_Stored items_
┄┄┄┄┄┄┄┄┄┄┄┄┄┄┄┄┄┄┄┄

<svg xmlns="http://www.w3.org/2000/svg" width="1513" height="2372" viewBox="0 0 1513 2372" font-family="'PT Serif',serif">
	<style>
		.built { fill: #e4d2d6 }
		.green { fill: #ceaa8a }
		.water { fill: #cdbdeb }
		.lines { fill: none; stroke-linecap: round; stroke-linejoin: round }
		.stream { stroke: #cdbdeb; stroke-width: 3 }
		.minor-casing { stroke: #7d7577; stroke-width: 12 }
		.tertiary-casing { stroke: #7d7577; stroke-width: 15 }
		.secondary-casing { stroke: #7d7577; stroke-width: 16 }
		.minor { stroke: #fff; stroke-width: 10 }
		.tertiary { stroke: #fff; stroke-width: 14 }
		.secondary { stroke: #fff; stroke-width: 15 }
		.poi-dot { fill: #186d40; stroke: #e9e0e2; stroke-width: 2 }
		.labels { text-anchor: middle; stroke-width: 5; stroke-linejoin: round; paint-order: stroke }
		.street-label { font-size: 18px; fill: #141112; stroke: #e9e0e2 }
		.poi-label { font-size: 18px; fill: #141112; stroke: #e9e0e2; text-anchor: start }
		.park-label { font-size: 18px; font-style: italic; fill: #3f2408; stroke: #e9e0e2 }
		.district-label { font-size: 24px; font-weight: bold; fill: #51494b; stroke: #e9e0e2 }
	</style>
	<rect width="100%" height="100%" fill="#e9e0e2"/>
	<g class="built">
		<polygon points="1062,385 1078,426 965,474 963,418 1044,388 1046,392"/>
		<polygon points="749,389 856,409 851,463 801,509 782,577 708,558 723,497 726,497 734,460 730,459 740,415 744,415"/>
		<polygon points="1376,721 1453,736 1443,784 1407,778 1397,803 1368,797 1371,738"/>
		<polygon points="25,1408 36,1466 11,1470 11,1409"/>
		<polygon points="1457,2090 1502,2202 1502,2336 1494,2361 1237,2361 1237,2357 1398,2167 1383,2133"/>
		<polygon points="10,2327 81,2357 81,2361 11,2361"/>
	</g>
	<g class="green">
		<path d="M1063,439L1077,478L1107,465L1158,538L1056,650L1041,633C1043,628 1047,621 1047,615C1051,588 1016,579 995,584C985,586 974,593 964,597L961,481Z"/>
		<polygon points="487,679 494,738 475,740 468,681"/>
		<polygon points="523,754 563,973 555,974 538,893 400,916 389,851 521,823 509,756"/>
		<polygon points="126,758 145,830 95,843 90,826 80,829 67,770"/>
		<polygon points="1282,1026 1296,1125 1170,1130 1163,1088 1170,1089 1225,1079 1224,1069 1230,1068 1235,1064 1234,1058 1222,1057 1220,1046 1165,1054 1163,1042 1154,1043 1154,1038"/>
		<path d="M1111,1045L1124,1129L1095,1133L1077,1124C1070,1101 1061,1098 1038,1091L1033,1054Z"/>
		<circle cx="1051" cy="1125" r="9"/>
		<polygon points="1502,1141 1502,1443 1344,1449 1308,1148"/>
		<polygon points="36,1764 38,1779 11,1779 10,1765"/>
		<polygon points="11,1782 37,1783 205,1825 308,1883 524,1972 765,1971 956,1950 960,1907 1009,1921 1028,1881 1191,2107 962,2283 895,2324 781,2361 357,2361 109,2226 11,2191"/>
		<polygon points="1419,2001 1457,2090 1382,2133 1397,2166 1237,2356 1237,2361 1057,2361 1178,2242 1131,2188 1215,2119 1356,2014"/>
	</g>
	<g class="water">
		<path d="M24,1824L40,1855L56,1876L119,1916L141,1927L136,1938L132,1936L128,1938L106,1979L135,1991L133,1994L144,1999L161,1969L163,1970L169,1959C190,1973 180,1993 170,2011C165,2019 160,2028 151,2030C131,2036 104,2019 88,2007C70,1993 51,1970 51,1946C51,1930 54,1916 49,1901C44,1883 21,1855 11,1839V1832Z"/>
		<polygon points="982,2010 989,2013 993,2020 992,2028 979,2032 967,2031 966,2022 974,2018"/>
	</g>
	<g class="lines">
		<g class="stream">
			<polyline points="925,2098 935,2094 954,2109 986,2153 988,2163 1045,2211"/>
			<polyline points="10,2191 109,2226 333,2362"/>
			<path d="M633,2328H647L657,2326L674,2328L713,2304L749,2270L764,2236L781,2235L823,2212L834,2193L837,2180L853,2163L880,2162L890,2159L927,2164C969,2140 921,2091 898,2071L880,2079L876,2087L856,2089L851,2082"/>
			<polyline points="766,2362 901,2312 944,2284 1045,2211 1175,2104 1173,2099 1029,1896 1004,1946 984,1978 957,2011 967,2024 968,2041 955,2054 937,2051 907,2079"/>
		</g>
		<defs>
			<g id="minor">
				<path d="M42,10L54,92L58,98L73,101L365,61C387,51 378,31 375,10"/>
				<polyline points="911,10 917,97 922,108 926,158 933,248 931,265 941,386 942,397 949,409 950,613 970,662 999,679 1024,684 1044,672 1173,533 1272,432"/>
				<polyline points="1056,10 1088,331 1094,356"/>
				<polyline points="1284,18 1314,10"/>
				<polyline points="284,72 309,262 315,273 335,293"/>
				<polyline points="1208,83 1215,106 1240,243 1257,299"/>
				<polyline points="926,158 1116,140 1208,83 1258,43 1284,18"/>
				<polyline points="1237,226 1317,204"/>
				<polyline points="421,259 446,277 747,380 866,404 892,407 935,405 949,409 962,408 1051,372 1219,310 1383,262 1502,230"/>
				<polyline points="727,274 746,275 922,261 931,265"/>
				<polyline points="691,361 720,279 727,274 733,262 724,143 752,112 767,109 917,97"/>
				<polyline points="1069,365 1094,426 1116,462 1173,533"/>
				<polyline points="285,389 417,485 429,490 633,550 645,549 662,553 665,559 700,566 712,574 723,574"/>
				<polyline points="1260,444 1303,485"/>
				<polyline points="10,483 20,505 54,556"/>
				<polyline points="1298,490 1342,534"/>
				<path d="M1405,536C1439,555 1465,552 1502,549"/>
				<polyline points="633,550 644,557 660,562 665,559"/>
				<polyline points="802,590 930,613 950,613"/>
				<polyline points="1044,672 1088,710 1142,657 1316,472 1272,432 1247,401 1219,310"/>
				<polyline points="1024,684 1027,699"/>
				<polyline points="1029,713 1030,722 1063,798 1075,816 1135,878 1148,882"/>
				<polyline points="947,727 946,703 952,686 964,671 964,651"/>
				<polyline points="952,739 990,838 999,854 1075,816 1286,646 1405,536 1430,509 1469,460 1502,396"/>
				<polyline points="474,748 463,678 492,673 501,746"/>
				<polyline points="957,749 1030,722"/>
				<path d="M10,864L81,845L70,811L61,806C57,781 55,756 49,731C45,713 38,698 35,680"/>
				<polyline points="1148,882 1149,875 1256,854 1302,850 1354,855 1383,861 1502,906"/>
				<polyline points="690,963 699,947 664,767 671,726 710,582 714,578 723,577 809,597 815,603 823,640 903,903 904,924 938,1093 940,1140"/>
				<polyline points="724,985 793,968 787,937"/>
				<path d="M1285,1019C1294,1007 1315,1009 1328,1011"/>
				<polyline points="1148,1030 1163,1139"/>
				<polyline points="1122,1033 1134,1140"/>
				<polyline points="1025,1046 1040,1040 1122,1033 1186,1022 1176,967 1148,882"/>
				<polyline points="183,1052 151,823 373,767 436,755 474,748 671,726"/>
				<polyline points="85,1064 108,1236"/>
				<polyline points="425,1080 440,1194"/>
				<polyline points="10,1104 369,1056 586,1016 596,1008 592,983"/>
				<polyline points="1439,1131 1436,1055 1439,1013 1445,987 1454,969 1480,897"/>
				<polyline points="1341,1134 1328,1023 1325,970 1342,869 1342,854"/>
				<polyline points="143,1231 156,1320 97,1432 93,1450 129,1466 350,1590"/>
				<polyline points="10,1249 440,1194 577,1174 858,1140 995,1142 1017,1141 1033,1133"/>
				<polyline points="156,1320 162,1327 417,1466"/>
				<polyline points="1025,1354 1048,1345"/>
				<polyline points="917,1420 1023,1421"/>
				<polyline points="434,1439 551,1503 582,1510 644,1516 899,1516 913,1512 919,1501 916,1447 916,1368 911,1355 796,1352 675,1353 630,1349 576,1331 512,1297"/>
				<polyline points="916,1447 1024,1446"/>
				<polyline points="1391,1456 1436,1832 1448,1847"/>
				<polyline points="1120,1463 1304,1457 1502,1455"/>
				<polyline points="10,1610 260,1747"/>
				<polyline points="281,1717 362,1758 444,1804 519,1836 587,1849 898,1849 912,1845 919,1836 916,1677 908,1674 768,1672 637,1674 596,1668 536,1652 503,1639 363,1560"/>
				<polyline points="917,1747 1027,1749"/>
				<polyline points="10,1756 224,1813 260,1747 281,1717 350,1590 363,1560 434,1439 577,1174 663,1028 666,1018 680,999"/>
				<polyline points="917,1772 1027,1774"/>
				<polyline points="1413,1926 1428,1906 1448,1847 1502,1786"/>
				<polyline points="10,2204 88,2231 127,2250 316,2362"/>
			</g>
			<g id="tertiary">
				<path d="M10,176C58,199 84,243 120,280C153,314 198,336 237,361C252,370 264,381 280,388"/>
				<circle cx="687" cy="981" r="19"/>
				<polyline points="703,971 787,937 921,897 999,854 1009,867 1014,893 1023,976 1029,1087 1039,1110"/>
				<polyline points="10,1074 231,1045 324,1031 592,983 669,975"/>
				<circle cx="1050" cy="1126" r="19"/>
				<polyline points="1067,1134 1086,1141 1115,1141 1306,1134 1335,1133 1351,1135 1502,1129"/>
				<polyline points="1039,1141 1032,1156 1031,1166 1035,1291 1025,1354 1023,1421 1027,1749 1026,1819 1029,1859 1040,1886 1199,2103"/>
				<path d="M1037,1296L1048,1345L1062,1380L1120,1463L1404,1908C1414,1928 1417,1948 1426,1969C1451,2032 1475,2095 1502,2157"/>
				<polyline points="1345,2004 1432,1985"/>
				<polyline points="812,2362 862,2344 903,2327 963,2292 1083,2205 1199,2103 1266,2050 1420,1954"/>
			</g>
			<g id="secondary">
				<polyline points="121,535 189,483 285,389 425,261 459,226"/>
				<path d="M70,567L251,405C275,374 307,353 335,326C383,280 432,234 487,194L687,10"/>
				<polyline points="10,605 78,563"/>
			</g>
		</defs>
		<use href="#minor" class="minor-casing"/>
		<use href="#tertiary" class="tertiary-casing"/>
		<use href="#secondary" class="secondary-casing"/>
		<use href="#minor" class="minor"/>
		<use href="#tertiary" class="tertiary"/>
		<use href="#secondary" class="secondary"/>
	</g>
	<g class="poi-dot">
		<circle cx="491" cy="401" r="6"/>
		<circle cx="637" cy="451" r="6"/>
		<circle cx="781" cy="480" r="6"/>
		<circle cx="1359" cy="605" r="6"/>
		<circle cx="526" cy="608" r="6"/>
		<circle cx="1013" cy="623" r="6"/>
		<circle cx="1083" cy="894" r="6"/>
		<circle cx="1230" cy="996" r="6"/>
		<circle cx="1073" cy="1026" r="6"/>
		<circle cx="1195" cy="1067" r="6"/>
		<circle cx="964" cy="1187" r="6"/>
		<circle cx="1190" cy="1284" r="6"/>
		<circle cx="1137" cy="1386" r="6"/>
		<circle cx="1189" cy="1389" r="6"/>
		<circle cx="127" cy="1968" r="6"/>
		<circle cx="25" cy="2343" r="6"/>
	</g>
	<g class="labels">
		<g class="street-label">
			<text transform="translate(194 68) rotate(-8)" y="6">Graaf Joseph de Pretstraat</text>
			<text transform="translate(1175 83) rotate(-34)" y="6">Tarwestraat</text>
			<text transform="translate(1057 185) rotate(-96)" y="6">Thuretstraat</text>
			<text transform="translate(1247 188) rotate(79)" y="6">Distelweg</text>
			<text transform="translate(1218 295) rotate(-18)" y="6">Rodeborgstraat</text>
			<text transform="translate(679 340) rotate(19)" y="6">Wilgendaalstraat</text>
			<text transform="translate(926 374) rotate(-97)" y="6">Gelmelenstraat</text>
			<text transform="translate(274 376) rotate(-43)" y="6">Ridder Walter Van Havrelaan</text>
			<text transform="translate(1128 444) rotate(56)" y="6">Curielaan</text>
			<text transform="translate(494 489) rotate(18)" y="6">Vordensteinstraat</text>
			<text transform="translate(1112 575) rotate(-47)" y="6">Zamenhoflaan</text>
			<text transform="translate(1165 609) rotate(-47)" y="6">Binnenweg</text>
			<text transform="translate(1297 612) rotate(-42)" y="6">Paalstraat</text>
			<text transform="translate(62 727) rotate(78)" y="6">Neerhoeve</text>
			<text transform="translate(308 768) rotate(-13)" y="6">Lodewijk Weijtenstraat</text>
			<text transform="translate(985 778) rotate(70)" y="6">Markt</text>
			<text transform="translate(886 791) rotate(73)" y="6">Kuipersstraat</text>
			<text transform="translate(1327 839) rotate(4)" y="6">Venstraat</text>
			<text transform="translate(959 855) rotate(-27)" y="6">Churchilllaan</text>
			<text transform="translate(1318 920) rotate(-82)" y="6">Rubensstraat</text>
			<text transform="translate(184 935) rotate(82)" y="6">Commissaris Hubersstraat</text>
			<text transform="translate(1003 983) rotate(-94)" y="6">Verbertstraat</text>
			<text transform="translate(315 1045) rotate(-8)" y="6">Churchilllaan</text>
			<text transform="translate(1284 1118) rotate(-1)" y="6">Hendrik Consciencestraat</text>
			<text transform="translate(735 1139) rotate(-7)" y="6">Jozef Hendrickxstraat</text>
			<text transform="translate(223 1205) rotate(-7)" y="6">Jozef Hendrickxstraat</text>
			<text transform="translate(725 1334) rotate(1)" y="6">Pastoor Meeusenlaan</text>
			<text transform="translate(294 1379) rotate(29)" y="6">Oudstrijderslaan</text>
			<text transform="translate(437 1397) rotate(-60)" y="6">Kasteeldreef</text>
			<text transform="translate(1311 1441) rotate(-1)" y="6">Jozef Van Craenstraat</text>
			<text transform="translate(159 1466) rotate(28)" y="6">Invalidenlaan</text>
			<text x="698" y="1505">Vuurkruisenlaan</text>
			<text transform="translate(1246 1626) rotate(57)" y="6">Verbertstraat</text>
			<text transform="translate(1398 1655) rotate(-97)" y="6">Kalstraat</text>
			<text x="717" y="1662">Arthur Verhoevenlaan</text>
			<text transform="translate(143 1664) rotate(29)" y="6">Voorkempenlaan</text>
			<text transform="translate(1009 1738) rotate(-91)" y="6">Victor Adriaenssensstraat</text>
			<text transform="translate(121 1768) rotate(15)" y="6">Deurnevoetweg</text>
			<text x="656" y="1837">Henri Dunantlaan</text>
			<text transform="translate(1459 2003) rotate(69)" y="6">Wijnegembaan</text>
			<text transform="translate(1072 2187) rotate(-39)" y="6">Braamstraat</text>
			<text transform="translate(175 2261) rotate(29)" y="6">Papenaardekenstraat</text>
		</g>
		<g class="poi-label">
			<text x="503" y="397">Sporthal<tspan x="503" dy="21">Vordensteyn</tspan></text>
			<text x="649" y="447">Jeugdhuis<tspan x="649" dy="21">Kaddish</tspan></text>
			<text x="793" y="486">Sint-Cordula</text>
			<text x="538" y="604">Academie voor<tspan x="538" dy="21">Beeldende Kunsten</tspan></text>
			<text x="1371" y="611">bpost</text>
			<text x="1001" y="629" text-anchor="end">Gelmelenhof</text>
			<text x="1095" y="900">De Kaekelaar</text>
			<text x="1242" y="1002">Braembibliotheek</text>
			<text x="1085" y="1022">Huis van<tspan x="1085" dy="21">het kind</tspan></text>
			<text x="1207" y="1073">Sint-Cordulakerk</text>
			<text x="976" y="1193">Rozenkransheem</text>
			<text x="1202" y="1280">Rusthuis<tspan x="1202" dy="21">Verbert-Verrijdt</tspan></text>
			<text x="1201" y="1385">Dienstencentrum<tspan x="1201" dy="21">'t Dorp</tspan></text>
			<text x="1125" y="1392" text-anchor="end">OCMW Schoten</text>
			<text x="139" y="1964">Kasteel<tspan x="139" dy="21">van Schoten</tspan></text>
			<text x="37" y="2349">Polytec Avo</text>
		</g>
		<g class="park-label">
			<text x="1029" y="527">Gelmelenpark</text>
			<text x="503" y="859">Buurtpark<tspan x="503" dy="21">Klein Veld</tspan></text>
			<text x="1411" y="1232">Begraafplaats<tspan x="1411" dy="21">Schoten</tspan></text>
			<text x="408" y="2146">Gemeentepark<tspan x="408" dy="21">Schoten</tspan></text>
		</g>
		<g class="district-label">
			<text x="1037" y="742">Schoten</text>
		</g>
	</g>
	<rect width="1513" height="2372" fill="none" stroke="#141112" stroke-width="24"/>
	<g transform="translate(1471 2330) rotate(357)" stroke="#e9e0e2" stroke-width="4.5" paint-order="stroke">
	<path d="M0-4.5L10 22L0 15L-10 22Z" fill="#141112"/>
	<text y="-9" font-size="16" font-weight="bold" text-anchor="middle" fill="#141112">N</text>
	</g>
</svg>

┄┄┄┄┄┄┄┄┄┄┄┄┄┄┄┄┄┄┄┄

_Task statement_
Pick each line holding "lines" out of the entries above and return it.

_Answer box_
		.lines { fill: none; stroke-linecap: round; stroke-linejoin: round }
	<g class="lines">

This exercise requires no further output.